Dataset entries
- - - - -

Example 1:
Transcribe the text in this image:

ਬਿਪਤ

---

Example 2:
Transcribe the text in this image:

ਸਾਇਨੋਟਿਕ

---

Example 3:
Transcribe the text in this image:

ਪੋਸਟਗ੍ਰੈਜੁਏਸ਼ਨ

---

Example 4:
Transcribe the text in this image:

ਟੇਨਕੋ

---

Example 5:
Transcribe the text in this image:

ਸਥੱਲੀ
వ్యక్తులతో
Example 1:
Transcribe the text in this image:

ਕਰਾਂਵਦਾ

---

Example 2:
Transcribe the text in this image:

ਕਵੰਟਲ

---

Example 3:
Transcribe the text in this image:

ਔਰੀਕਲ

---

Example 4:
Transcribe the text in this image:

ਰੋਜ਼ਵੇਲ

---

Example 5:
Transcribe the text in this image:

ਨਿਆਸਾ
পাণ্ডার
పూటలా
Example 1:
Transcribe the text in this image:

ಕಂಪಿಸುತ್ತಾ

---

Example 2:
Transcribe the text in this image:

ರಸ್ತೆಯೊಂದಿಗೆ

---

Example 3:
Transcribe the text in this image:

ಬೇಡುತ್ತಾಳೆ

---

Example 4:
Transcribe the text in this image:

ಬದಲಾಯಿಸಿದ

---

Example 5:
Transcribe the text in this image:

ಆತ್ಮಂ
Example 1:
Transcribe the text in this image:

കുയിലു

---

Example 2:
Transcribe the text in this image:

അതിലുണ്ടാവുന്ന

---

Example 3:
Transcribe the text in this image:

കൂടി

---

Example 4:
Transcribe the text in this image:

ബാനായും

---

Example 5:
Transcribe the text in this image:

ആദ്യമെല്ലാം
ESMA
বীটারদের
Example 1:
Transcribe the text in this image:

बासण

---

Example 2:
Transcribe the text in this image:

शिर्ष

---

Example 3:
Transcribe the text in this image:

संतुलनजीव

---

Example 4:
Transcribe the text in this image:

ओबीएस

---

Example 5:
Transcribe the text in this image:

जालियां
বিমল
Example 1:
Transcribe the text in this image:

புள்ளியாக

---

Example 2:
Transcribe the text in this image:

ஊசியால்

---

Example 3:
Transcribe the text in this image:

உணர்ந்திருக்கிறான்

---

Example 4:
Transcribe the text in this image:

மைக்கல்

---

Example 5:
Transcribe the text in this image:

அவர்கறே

- - - - -

◆ What to do: An exact reproduction of all the entries above is the expected answer.

◆ Solution below:
Example 1:
Transcribe the text in this image:

ਬਿਪਤ

---

Example 2:
Transcribe the text in this image:

ਸਾਇਨੋਟਿਕ

---

Example 3:
Transcribe the text in this image:

ਪੋਸਟਗ੍ਰੈਜੁਏਸ਼ਨ

---

Example 4:
Transcribe the text in this image:

ਟੇਨਕੋ

---

Example 5:
Transcribe the text in this image:

ਸਥੱਲੀ
వ్యక్తులతో
Example 1:
Transcribe the text in this image:

ਕਰਾਂਵਦਾ

---

Example 2:
Transcribe the text in this image:

ਕਵੰਟਲ

---

Example 3:
Transcribe the text in this image:

ਔਰੀਕਲ

---

Example 4:
Transcribe the text in this image:

ਰੋਜ਼ਵੇਲ

---

Example 5:
Transcribe the text in this image:

ਨਿਆਸਾ
পাণ্ডার
పూటలా
Example 1:
Transcribe the text in this image:

ಕಂಪಿಸುತ್ತಾ

---

Example 2:
Transcribe the text in this image:

ರಸ್ತೆಯೊಂದಿಗೆ

---

Example 3:
Transcribe the text in this image:

ಬೇಡುತ್ತಾಳೆ

---

Example 4:
Transcribe the text in this image:

ಬದಲಾಯಿಸಿದ

---

Example 5:
Transcribe the text in this image:

ಆತ್ಮಂ
Example 1:
Transcribe the text in this image:

കുയിലു

---

Example 2:
Transcribe the text in this image:

അതിലുണ്ടാവുന്ന

---

Example 3:
Transcribe the text in this image:

കൂടി

---

Example 4:
Transcribe the text in this image:

ബാനായും

---

Example 5:
Transcribe the text in this image:

ആദ്യമെല്ലാം
ESMA
বীটারদের
Example 1:
Transcribe the text in this image:

बासण

---

Example 2:
Transcribe the text in this image:

शिर्ष

---

Example 3:
Transcribe the text in this image:

संतुलनजीव

---

Example 4:
Transcribe the text in this image:

ओबीएस

---

Example 5:
Transcribe the text in this image:

जालियां
বিমল
Example 1:
Transcribe the text in this image:

புள்ளியாக

---

Example 2:
Transcribe the text in this image:

ஊசியால்

---

Example 3:
Transcribe the text in this image:

உணர்ந்திருக்கிறான்

---

Example 4:
Transcribe the text in this image:

மைக்கல்

---

Example 5:
Transcribe the text in this image:

அவர்கறே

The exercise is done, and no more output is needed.